Wow ... I go away for an hour and come back to stacks of replies, lots of ideas and oodles of common sense comments too! Thank you all! And you've made me feel a whole lot better in knowing I'm not the only one with a fussy little beggar! And controlling! This evening I'm going to start working through your suggestions ...alarm clock first Goobledigook ... I think that might just work. I DON'T want to be cooking separate dishes for everyone and am determined to knock this on the head - although we eat our main meal in the evening and it's hard to carry through the threat of sending him to bed w'out food (lunchtime's easier for this). Thanks everyone!

oops Tue 02-Aug-05 15:10:08

Message withdrawn

bundle Tue 02-Aug-05 15:11:57

gdg is right re: timing, once they get to school many kids have "sittings" at lunchtime and if they aren't used to eating up fairly briskly they will go hungry

oops Tue 02-Aug-05 15:13:24

Message withdrawn

frogs Tue 02-Aug-05 15:14:28

Oh god, I'm not that scary. I spent a lot of time in my teenage years being sent to skivvy for one of my aunts who had six children, and who ended up just as I described earlier, cooking six separate meals to different specifications. Even at the age of 14 I realised that this was not the way forward.

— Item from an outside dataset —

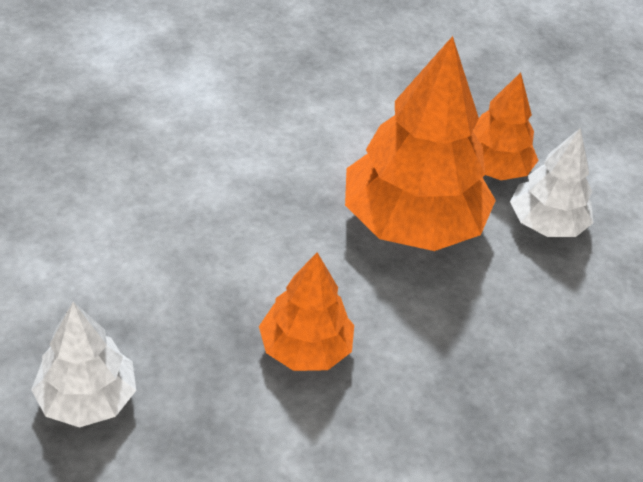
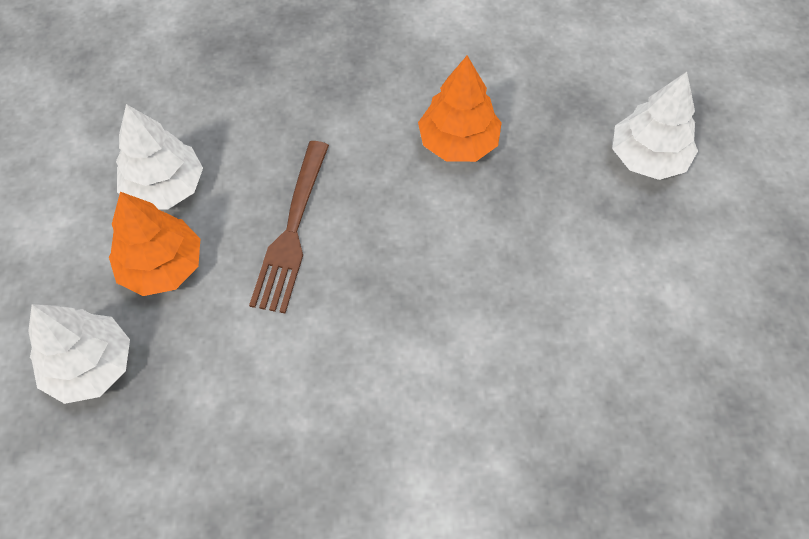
camera: 150 degrees left, 15 degrees up
orange tree [345,36,496,251] -> brown fork [249,141,329,313]
none -> white tree [28,304,130,404]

I'm not aiming to control my kids' food intake, I just try to be very matter-of-fact about the whole food issue. In the end you can't make them eat anyway, so it always seemed to me that it's not a fight worth entering into. Actually my 18-month dd2 can be very contrary about food, so I do try to give her a range of things on her plate at once. But in the end, if she doesn't eat it, I'm not going to get worked up over it.

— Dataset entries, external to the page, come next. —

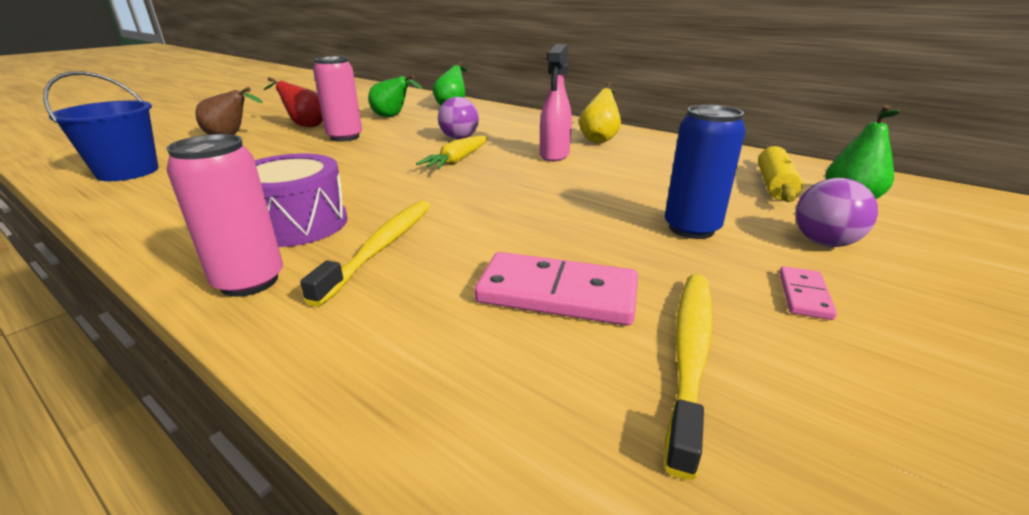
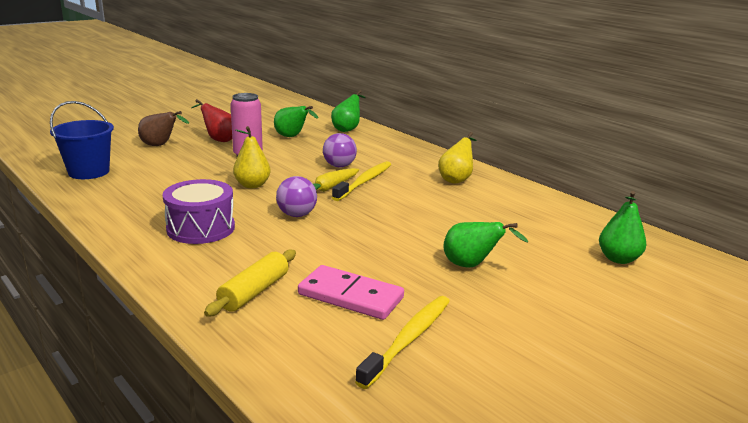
camera: 10 degrees right, 5 degrees down
pink can [167,134,283,297] -> none
yellow toothbrush [300,201,430,307] -> yellow toothbrush moved to [332,161,391,201]
pink spray bottle [540,44,572,162] -> none
blue can [664,105,745,239] -> green pear [443,222,528,268]
yellow rolling pin [758,146,803,202] -> yellow rolling pin moved to [204,250,296,317]
pink domino [779,266,837,320] -> none
purple ball [796,178,878,247] -> purple ball moved to [276,176,317,217]
none -> yellow pear [233,126,271,188]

I just hate it when kids feel the need to hold forth at length about their various dislikes -- if they don't want to eat it, fair enough, but they don't have to tell everyone about it. And most of the dislikes are pretty irrational anyway -- it's not unusual to get junior school-age visitors announcing, "Oh, I only eat Munch Bunch yoghurts", or whatever. A visiting six-year old recently refused a drink of milk, and when offered water instead, maintained, "oh, I don't drink water." wtf?

GeorginaA Tue 02-Aug-05 15:18:51

Things that have helped us while we're in the same stage (my utmost sympathies!):

1. House rule that you have to try at least a mouthful of everything on the plate before you've finished.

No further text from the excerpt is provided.